Warren, who has spent years defending her decision to list herself as minority in a directory for Harvard Law School. Former Massachusetts Senator Scott Brown accused Warren of using her heritage to gain an edge in the professional world in 2012.
“Professor Warren claimed that she was a Native American, a person of color,” Walker said during a debate. “And as you can see, she’s not.
Last October, Warren responded to an open challenge issued by Trump at a rally months earlier, calling on her to prove her claims to Native ancestry.
“I will give you a million dollars to your favorite charity paid for by Trump if you take the test and it shows you’re an Indian,” Trump said to a cheering crowd.

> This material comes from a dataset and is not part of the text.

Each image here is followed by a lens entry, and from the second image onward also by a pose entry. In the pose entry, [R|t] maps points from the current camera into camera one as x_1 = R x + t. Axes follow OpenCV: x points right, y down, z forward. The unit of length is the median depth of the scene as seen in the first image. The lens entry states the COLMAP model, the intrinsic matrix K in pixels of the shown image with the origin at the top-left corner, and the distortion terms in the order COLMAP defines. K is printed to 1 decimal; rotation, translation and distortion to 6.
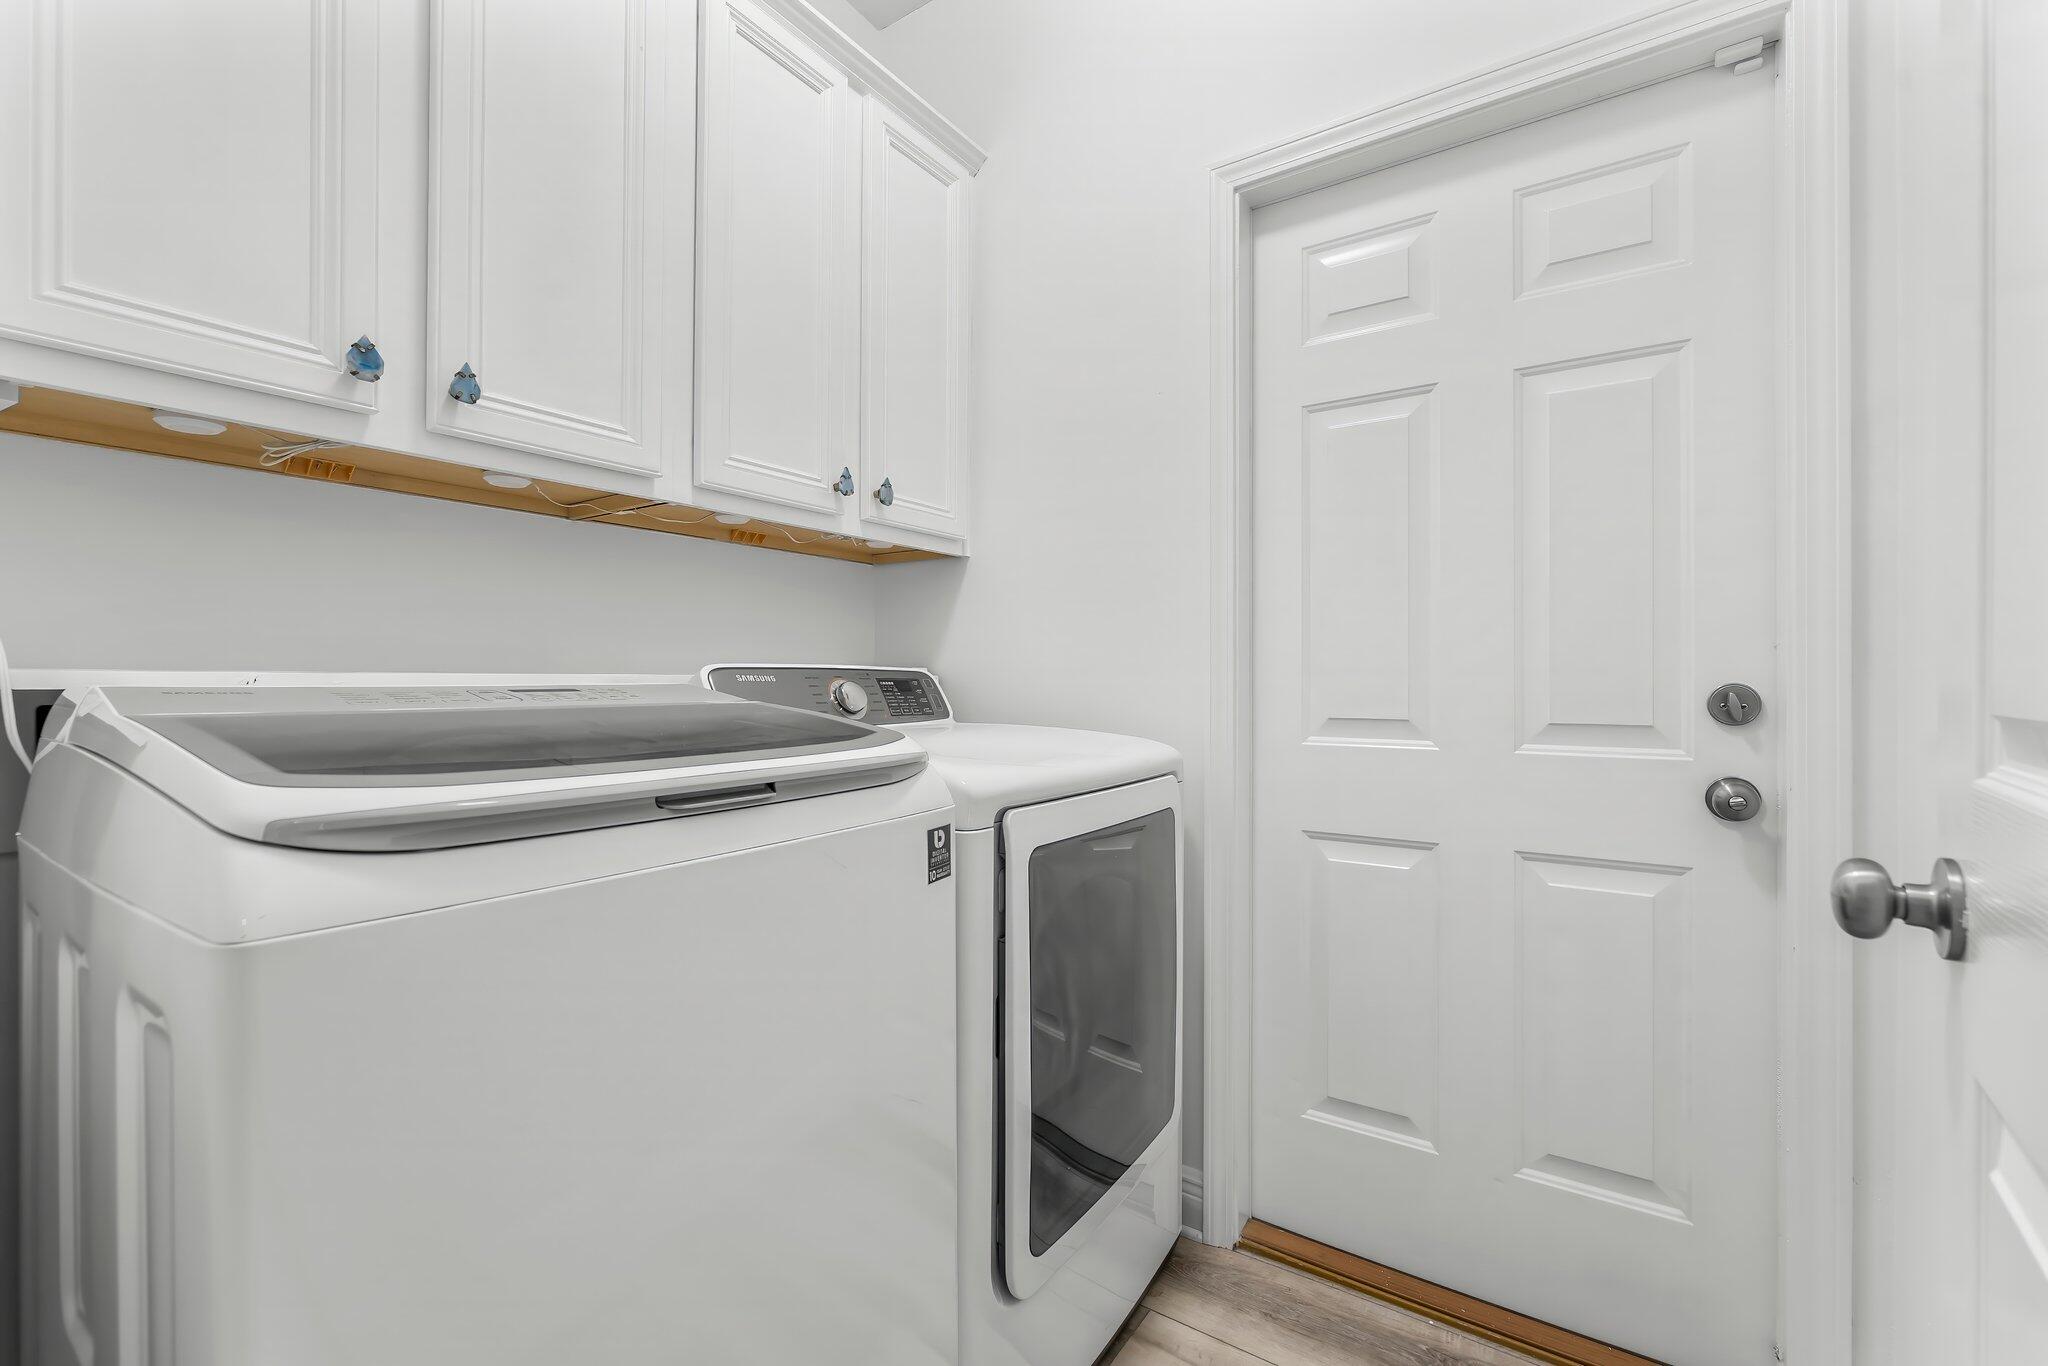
lens RADIAL K [[869.3, 0, 1024.0], [0, 869.3, 683.0], [0, 0, 1]] dist [-0.000099, -0.000008]
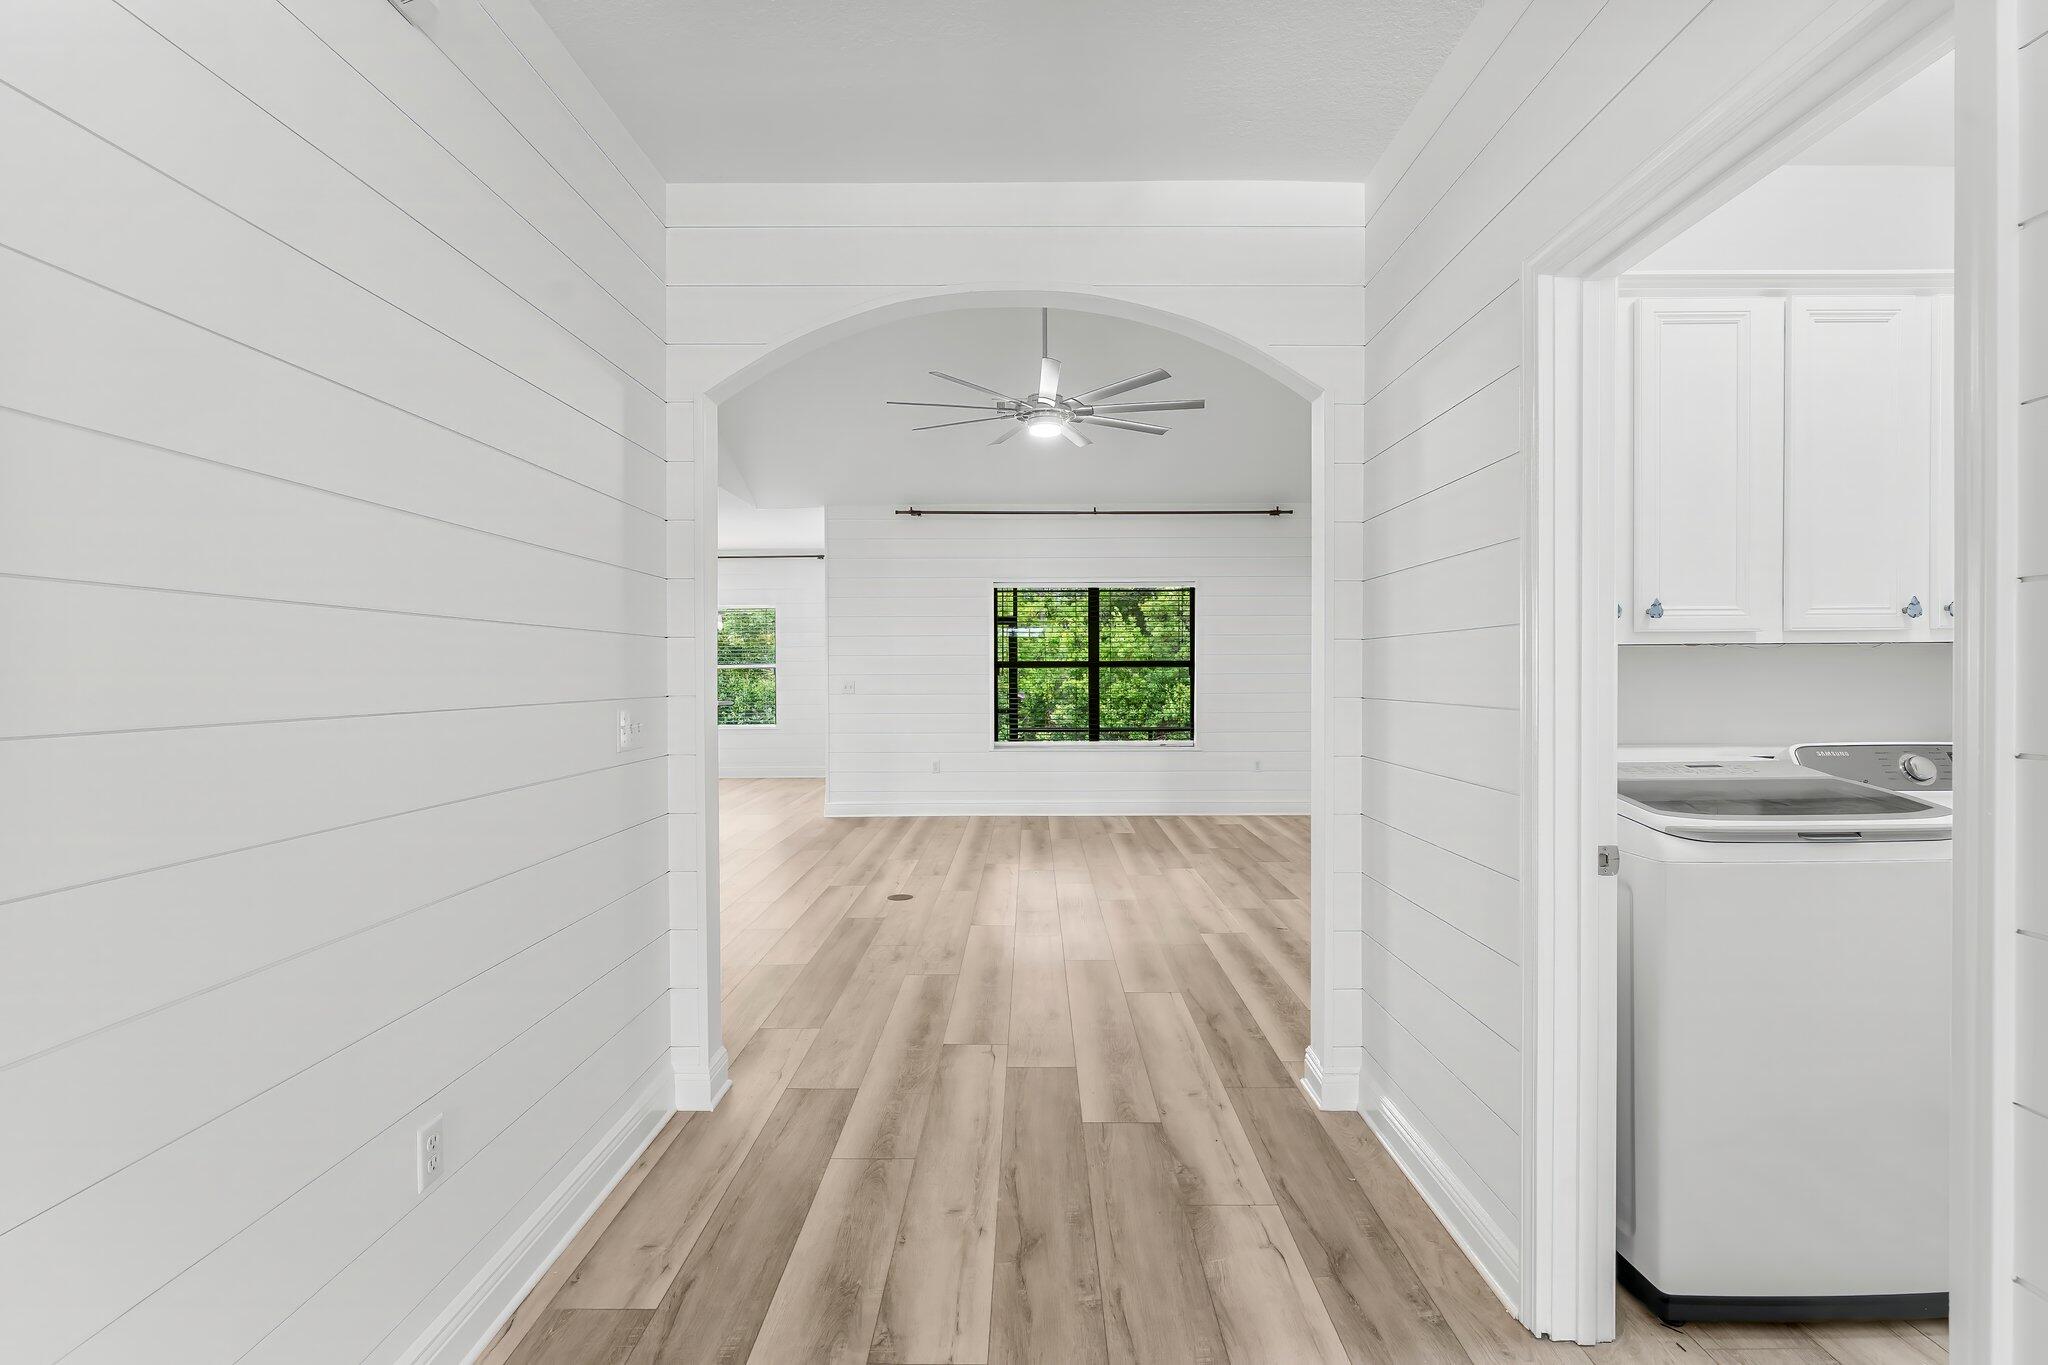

Warren’s response came with a short, campaign-style video with family testimonial alongside video clips of barbs from Trump.
In response to Warren’s rollout, the Cherokee Nation described DNA testing as “useless,” citing legal requirements for tribal membership.
“Using a DNA test to lay claim to any connection to the Cherokee Nation or any tribal nation, even vaguely, is inappropriate and wrong,” said Cherokee Nation Secretary of State Chuck Hoskin Jr. “It makes a mockery out of DNA tests and its legitimate uses while also dishonoring legitimate tribal governments and their citizens, whose ancestors are well documented and whose heritage is proven.”
Warren, who was asked about her ancestry when she announced her exploratory committee for president, likely felt it best to try to put the issue to bed ahead of a long Democratic primary season in a field filled with capable, diverse candidates.
Given the GOP’s long tradition of measured responses to public apologies, we’ll see how it works out for her campaign in the comings months.